Oriundo dos Açores, “a região mais distante do centro da Europa”, Eduardo Paz Ferreira é professor catedrático da Faculdade de Direito da Universidade de Lisboa, bem como subscritor do Manifesto dos 74, o tal que apelava a uma alternativa à austeridade e à reestruturação da dívida, numa altura em que as legislativas de 2015 não preocupavam muito à coligação PSD/CDS. Se o futuro é a reeleição, só deus sabe.
O “europeísta convicto” apresenta-nos Da Europa de Schuman à não Europa de Merkel” (Quetzal, 2014), simultaneamente um contextualizador histórico sucinto e eficaz na exposição de uma agenda anti-austeridade sustentada pelas teses de Paul Krugman e Thomas Piketty, entre outros.
Pese os acontecimentos sócio-económico-político-tudo que afectaram, para o bem ou (maioritariamente) o mal, a população global, trata-se aqui especificamente do cidadão europeu e da forma como este se revê além da identificação nacionalista do seu país – como integrante de uma comunidade de grandes aspirações, uma Europa a competir pelo estatuto de super-potência de referência, à sombra do seu passado mas varrendo para debaixo do tapete qualquer elefante na sala. Esta agregação, ao mesmo tempo que dá margem para um ou outro colosso financeiro-industrial-tecnológico-cultural-tudo fortalecer o seu impacto global, facilita também o domínio sobre os países mais necessitados de reformas estruturais, que aderiram ao sonho da moeda única com a esperança de uma maior uniformização de riqueza no território da UE.

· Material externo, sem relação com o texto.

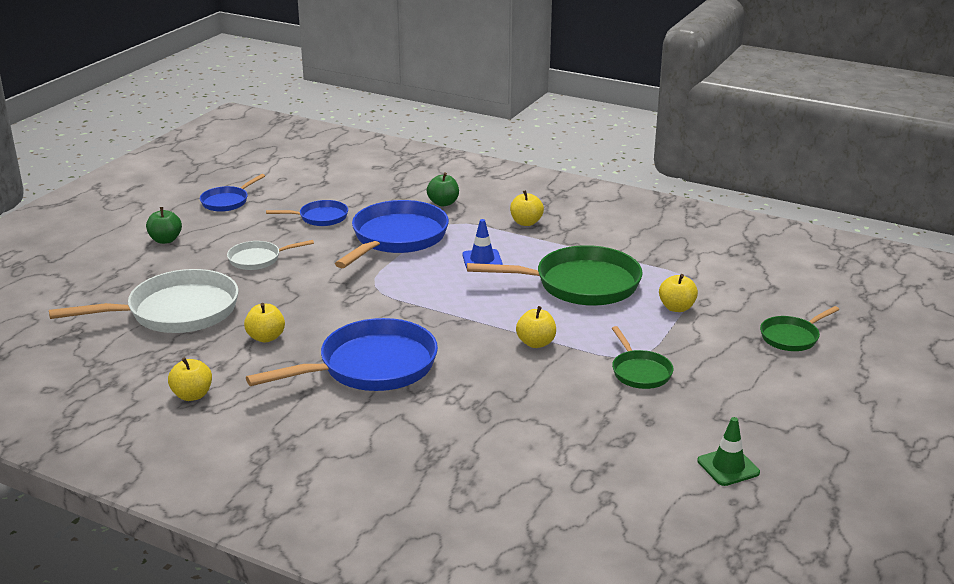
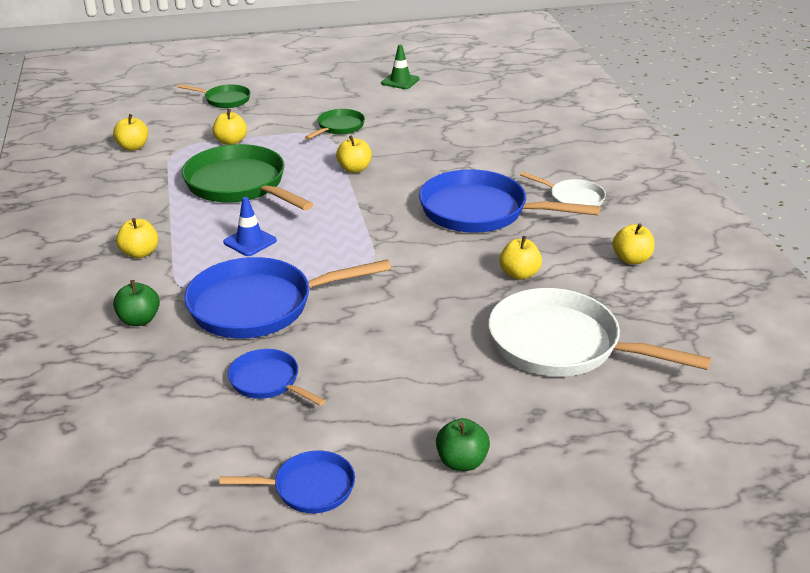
camera: 130 degrees left, 5 degrees up
white pan [227,240,314,270] -> white pan moved to [520,172,606,206]
none -> yellow apple [113,114,148,151]

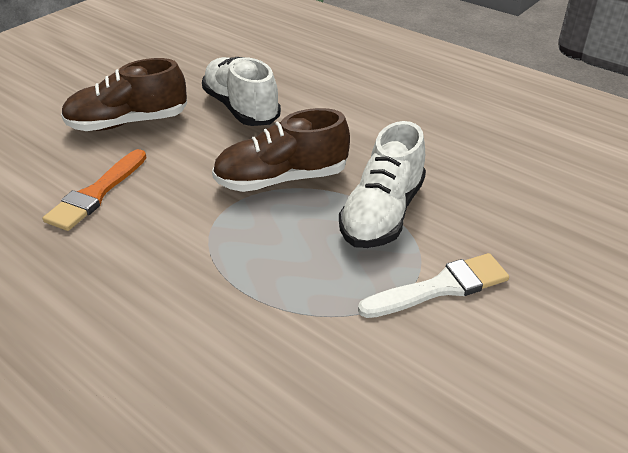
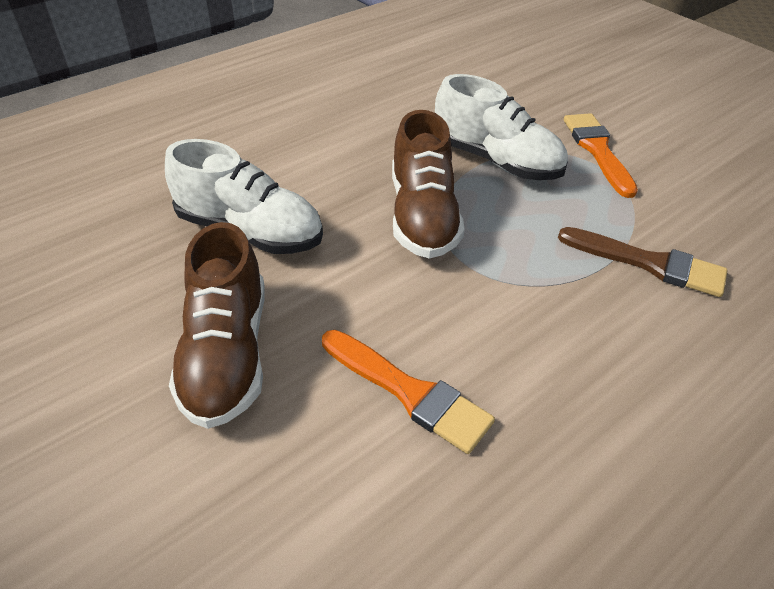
camera: 80 degrees left, 5 degrees up
white shoe [202,57,281,126] -> white shoe turned 135 degrees counterclockwise [165,139,323,254]
white brush [358,253,509,318] -> orange brush [564,113,638,198]
none -> brown brush [558,227,727,297]

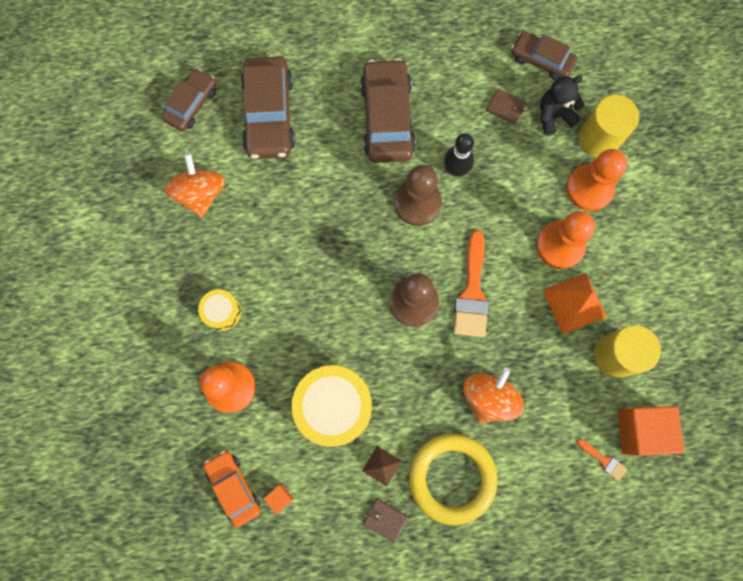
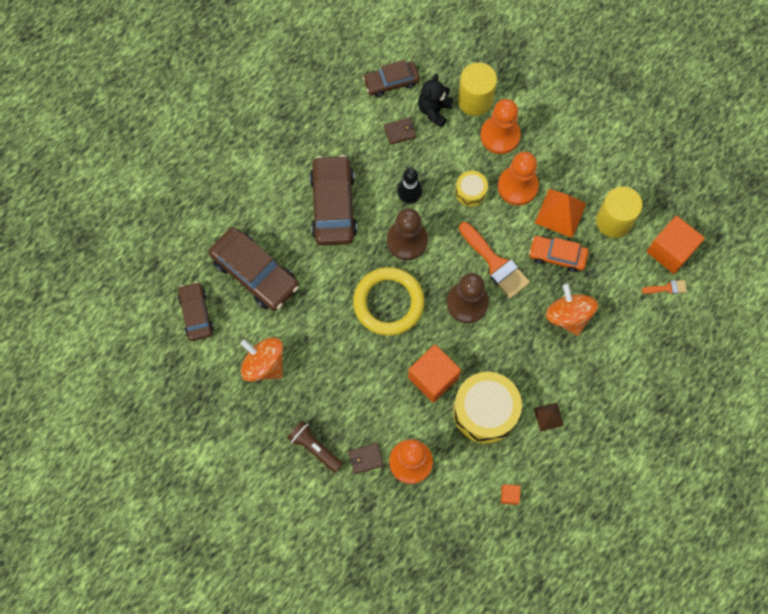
camera: 45 degrees left, 5 degrees down
yellow drum [198,289,241,331] -> yellow drum moved to [455,171,488,207]
orange car [203,451,261,528] -> orange car moved to [529,236,589,272]
brown car [360,58,416,163] -> brown car turned 45 degrees clockwise [310,155,357,246]
brown wallet [363,499,408,543] -> brown wallet moved to [348,443,384,474]
yellow ring [409,434,498,525] -> yellow ring moved to [353,267,425,336]
none -> brown flashlight [287,420,343,473]
none -> orange cube [408,345,461,403]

Quanto à problemática posta pela obra, numa ponta do friso cronológico, temos a cada vez mais utópica visão de Robert Schuman, ministro dos Negócios Estrangeiros francês entre 1948 e 1952, responsável pelo Plano Schuman (em colaboração com Jean Monnet), considerado o início daquilo que viria a tornar-se a União Europeia. Na ponta oposta do dito friso – o presente – temos Angela Merkel, evocativa, de forma pejorativa no imaginário popular dos países que lhe prestam vassalagem, anacronismos à parte, do passado infeliz alemão. Sendo o país mais influente da UE, rapidamente pôs o passado sombrio atrás de si, tornando-se novamente na referência europeia por excelência.
A Alemanha que governa a chanceler possui um superavit recordista, sendo que a sua administração assume o papel de pai severo dos filhos rebeldes da União, leia-se, deficitários. O resultado, como bem sabem os portugueses, é uma sobeja perda de soberania para os países que foram resgatados de um fosso financeiro, retirando-lhes “qualquer margem para desenvolvimento de políticas económicas autónomas e, sobretudo, políticas sociais que deveriam ser da” responsabilidade dos mesmos. Os PIGS (curiosa ordem atribuída aos países do sul, leia-se Portugal, Itália, Grécia e Espanha), talvez calos nos pés da Europa, veriam por exemplo, uns mais que outros, a sua autonomia governativa severamente abalada ou no mínimo condicionada às vontades das nações com maior influência na UE.
Eduardo Paz Ferreira terminou Da Europa de Schuman à não Europa de Merkel em Maio de 2014. Ainda estava para acontecer a vitória do Syriza e respectiva cobertura micro-viral de José Rodrigues dos Santos. Também não se sabia que António Costa ia derrotar Seguro por larga maioria nas primárias do Partido Socialista. Mas aquilo para o qual não é preciso ser bruxo é que, como diz o título do artigo do Público em jeito da mais pura constatação do óbvio, “A Grécia não é Portugal e o PS não é o Syriza”. Sendo que dificilmente a maioria dos portugueses optará por sair do eixo centro-esquerda e centro-direita a que se acostumaram, é também de um irrealismo tamanho esperar que António Costa tenha um discurso de rotura como pedem os partidos de esquerda. Considere-se as eleições gregas irrepetíveis fora do seu contexto: chegar-nos-á alguma mudança? Ou, haverá para os gregos mudança tal que o poderio alemão não deite por terra? Existem mais preocupações e prenúncios que respostas.